From the line containing "left eye: (276, 75)" to the line containing "left knee: (282, 383)" in the entries below, reproduce every line exactly, ends included. Nothing else belongs in the copy, and no pictures.

───── Task inputs ─────

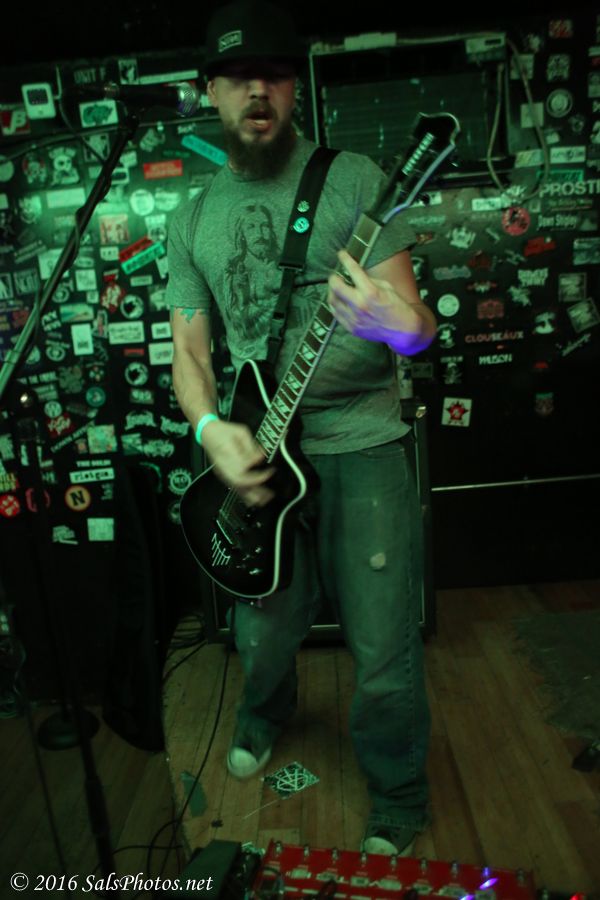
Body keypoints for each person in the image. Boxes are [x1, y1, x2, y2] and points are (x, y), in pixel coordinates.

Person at [166, 0, 437, 858]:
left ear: (294, 87)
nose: (259, 90)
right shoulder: (190, 218)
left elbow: (418, 328)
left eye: (276, 75)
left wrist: (395, 324)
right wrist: (210, 428)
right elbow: (189, 352)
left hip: (362, 445)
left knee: (383, 646)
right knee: (262, 631)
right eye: (240, 76)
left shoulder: (353, 180)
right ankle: (264, 710)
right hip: (259, 453)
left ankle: (398, 792)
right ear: (210, 90)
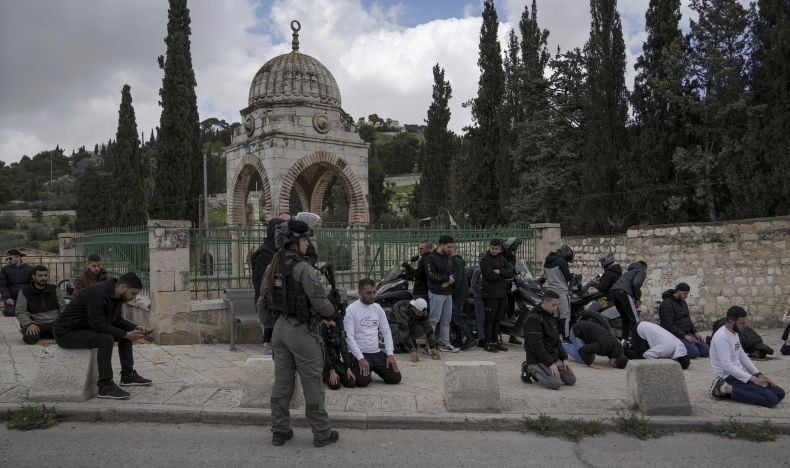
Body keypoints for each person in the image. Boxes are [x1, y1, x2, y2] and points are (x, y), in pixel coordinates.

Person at [258, 219, 338, 447]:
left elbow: (262, 301)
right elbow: (320, 302)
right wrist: (331, 311)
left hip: (280, 330)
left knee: (282, 383)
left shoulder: (273, 264)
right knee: (312, 383)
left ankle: (280, 430)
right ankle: (322, 432)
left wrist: (269, 328)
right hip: (302, 331)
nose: (307, 244)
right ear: (295, 241)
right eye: (305, 239)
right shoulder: (303, 268)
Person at [53, 272, 152, 400]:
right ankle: (105, 385)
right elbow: (98, 325)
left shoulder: (117, 297)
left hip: (85, 329)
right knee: (106, 339)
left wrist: (135, 328)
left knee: (125, 334)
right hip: (66, 333)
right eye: (133, 293)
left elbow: (116, 320)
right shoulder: (96, 294)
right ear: (123, 288)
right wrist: (127, 334)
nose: (134, 297)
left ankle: (127, 375)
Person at [709, 306, 785, 408]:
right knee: (771, 400)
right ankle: (724, 388)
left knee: (780, 393)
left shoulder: (735, 333)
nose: (745, 325)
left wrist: (757, 374)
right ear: (731, 321)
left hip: (739, 375)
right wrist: (752, 379)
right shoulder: (722, 337)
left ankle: (736, 391)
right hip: (728, 377)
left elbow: (741, 354)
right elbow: (726, 365)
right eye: (742, 323)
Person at [344, 278, 402, 386]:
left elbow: (386, 330)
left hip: (376, 352)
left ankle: (372, 367)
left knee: (395, 378)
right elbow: (349, 337)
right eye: (368, 293)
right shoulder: (351, 310)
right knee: (362, 382)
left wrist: (390, 354)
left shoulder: (377, 308)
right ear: (360, 293)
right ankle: (361, 367)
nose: (372, 296)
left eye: (374, 292)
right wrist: (360, 358)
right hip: (359, 353)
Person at [522, 290, 576, 389]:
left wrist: (564, 358)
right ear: (544, 302)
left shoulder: (551, 316)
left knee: (571, 379)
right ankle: (529, 367)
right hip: (537, 358)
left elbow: (557, 340)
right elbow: (536, 346)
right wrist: (550, 363)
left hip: (552, 356)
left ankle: (547, 370)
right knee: (555, 384)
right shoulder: (533, 319)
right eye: (553, 305)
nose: (555, 309)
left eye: (557, 306)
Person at [251, 218, 287, 356]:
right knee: (272, 350)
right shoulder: (264, 254)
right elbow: (262, 285)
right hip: (269, 308)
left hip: (279, 306)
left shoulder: (278, 251)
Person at [425, 235, 459, 353]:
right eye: (449, 247)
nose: (451, 249)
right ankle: (429, 346)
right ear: (441, 245)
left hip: (447, 293)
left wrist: (450, 280)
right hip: (436, 293)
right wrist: (446, 279)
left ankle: (445, 343)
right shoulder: (431, 258)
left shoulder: (449, 257)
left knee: (446, 320)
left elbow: (454, 272)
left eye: (452, 247)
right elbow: (431, 275)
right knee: (434, 320)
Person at [480, 239, 514, 352]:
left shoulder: (501, 258)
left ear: (500, 249)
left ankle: (495, 342)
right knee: (490, 319)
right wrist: (503, 275)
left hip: (502, 294)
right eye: (492, 248)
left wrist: (500, 271)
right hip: (490, 294)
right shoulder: (485, 259)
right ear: (489, 247)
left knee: (498, 319)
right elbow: (489, 276)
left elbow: (510, 271)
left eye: (496, 249)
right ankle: (488, 343)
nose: (494, 251)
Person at [659, 283, 709, 359]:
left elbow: (687, 318)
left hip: (687, 332)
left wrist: (695, 332)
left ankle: (691, 344)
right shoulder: (666, 304)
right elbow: (668, 325)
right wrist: (684, 336)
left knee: (706, 351)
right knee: (694, 353)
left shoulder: (683, 302)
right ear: (678, 291)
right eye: (685, 294)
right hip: (675, 334)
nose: (686, 296)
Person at [16, 265, 64, 345]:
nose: (43, 278)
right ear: (33, 277)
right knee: (30, 339)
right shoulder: (24, 292)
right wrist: (29, 324)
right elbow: (20, 311)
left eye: (45, 275)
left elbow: (63, 307)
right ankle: (47, 334)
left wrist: (64, 321)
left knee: (71, 332)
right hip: (36, 324)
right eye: (40, 276)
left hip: (54, 323)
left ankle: (50, 334)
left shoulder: (54, 289)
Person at [387, 298, 441, 362]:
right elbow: (404, 331)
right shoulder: (402, 310)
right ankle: (396, 343)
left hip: (408, 323)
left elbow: (428, 329)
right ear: (414, 307)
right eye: (418, 312)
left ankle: (407, 343)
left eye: (422, 313)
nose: (420, 315)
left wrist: (433, 347)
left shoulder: (422, 311)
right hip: (394, 324)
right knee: (399, 331)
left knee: (421, 329)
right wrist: (412, 349)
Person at [563, 318, 628, 369]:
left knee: (590, 357)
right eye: (614, 365)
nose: (612, 365)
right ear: (614, 359)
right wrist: (591, 364)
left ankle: (572, 346)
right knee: (582, 359)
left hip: (585, 332)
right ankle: (563, 346)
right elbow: (582, 350)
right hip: (577, 332)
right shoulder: (603, 346)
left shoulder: (618, 348)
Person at [625, 321, 690, 369]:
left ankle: (631, 345)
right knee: (642, 358)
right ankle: (624, 349)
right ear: (677, 361)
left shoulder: (680, 345)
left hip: (644, 325)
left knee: (648, 351)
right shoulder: (668, 349)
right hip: (639, 330)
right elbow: (647, 355)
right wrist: (660, 362)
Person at [609, 261, 647, 341]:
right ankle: (640, 341)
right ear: (644, 267)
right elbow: (636, 284)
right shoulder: (641, 270)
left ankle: (624, 341)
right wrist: (637, 298)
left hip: (613, 292)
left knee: (625, 319)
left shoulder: (628, 273)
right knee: (635, 319)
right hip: (623, 293)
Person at [542, 245, 575, 338]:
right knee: (565, 316)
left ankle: (553, 336)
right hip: (561, 292)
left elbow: (544, 277)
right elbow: (568, 277)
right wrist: (573, 276)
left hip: (550, 292)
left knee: (554, 315)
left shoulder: (547, 261)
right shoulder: (562, 261)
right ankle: (566, 338)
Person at [449, 244, 476, 350]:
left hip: (458, 294)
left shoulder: (456, 261)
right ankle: (458, 340)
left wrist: (454, 292)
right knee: (455, 317)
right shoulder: (455, 261)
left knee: (456, 317)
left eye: (451, 247)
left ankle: (470, 337)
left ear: (455, 249)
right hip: (459, 294)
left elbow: (458, 279)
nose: (449, 249)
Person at [320, 319, 356, 390]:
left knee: (351, 382)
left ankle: (337, 373)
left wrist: (348, 367)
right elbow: (324, 352)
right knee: (335, 385)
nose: (331, 322)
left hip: (336, 362)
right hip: (325, 365)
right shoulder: (321, 328)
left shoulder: (337, 327)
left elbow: (344, 348)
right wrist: (331, 370)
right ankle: (323, 375)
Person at [502, 237, 524, 345]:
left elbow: (515, 269)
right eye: (513, 248)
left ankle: (513, 334)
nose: (515, 250)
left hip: (509, 287)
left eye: (515, 248)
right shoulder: (502, 257)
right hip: (502, 287)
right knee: (503, 309)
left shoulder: (512, 257)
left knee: (512, 308)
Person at [0, 249, 34, 317]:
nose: (8, 260)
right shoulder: (5, 269)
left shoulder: (29, 268)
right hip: (12, 299)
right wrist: (7, 297)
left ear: (18, 258)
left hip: (26, 297)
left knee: (34, 310)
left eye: (10, 258)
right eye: (7, 259)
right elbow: (2, 285)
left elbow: (33, 284)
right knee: (10, 313)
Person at [469, 259, 486, 348]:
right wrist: (481, 289)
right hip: (479, 297)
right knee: (480, 318)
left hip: (488, 297)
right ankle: (481, 338)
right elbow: (473, 284)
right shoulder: (478, 271)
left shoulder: (488, 270)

─────

== Response below ==
left eye: (276, 75)
left wrist: (395, 324)
right wrist: (210, 428)
right elbow: (189, 352)
left hip: (362, 445)
left knee: (383, 646)
right knee: (262, 631)
right eye: (240, 76)
left shoulder: (353, 180)
right ankle: (264, 710)
right hip: (259, 453)
left ankle: (398, 792)
right ear: (210, 90)
Body keypoints for each person in the image. Boxes are [x1, y1, x2, y2] and points are (x, y), in pixel coordinates.

Person at [258, 219, 338, 447]:
left elbow: (262, 301)
right elbow: (320, 302)
right wrist: (331, 311)
left hip: (280, 330)
left knee: (282, 383)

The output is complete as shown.